Outra exigência é que as plataformas mantenham dados de anunciantes armazenados por um período de um ano, permitindo o uso das informações em investigações e ações de defesa do consumidor.
Fiscalização será feita pela ANPD
A fiscalização do cumprimento das novas obrigações ficará sob responsabilidade da Autoridade Nacional de Proteção de Dados. O órgão deverá verificar se as plataformas adotam medidas técnicas adequadas para prevenir a circulação massiva de conteúdos criminosos.
Em caso de descumprimento, poderão ser aplicadas sanções previstas na legislação brasileira, incluindo advertências, multas e suspensão temporária das atividades.
Segundo o governo federal, a avaliação levará em conta a atuação sistêmica das empresas e o eventual descumprimento reiterado das regras, e não casos isolados.
STF definiu novas hipóteses de responsabilização
O Supremo Tribunal Federal decidiu, em 2025, que parte do artigo 19 do Marco Civil da Internet é parcialmente inconstitucional. O dispositivo condicionava a responsabilização das plataformas apenas ao descumprimento de ordem judicial específica para remoção de conteúdo.
Com a decisão, ficou estabelecido que, em casos de crimes contra a honra, as plataformas só poderão ser responsabilizadas civilmente se descumprirem ordem judicial. No entanto, as empresas continuam autorizadas a remover conteúdos a partir de notificações extrajudiciais.
O STF também definiu situações em que os provedores podem ser responsabilizados caso não removam imediatamente conteúdos relacionados a crimes graves, como tentativa de golpe de Estado, terrorismo, racismo, homofobia, incentivo ao suicídio e crimes contra mulheres e crianças.

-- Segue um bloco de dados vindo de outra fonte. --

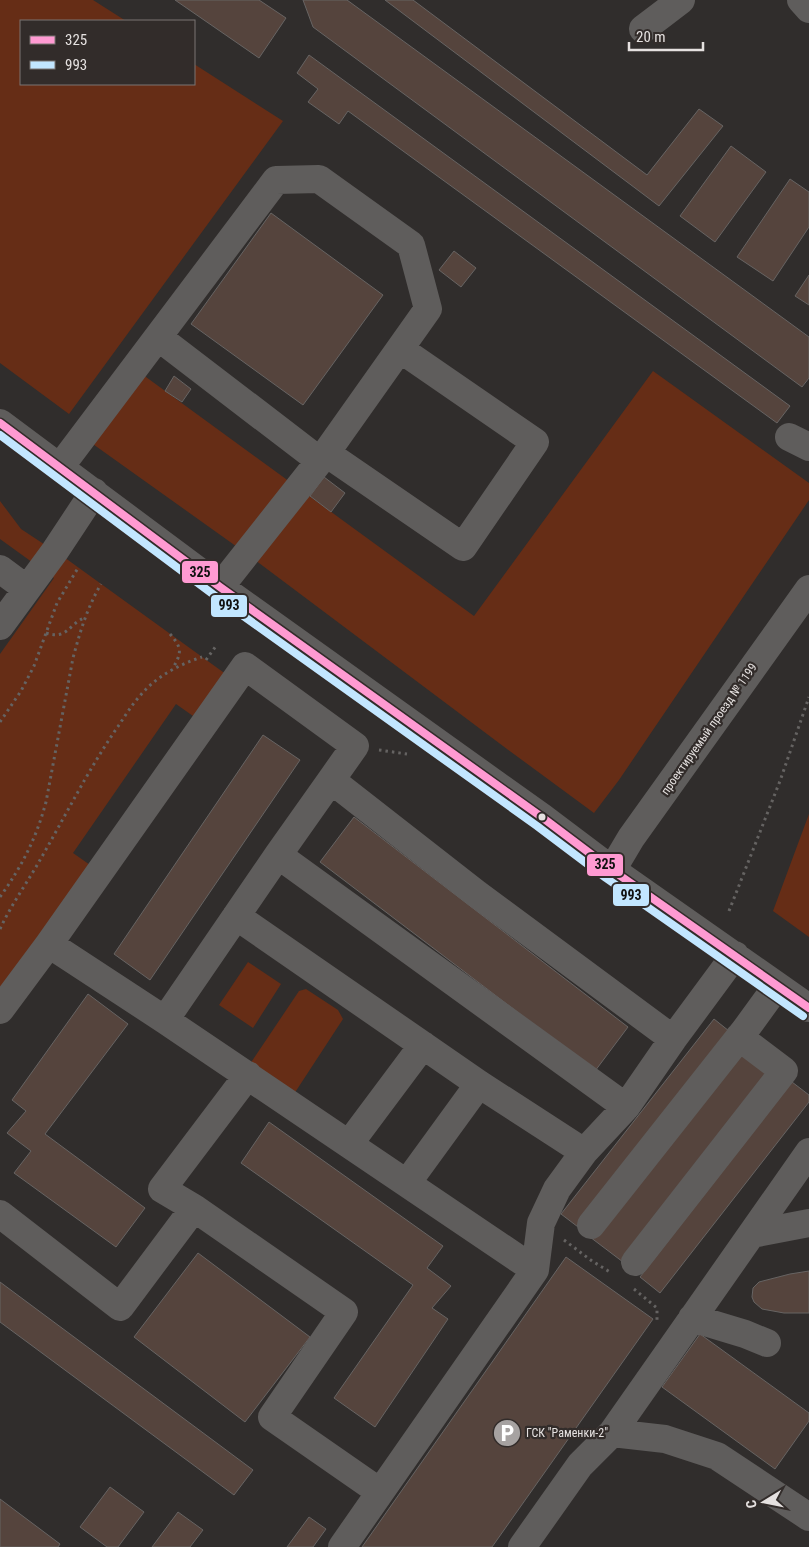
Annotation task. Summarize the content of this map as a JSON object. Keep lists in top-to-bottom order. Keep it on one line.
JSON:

Medidas reforçam proteção às mulheres
Outro decreto assinado pelo presidente cria mecanismos específicos de proteção às mulheres no ambiente digital.
Entre as medidas está a obrigatoriedade de canais permanentes e acessíveis para denúncias relacionadas à divulgação não autorizada de imagens íntimas, inclusive conteúdos produzidos com inteligência artificial, conhecidos como deepfakes.
Nesses casos, as plataformas deverão remover o material em até duas horas após a denúncia feita pela vítima ou representante legal. As empresas também terão de preservar provas e informações necessárias para investigações.
As plataformas deverão ainda adotar mecanismos para impedir a republicação de conteúdos íntimos já removidos anteriormente.
Além dos decretos, o governo federal assinou projetos de lei relacionados ao combate à violência contra mulheres, incluindo proposta de criação de um cadastro nacional de agressores e ampliação das hipóteses de afastamento imediato do agressor em casos de violência moral, patrimonial e sexual.
As medidas entram em vigor após publicação no Diário Oficial da União.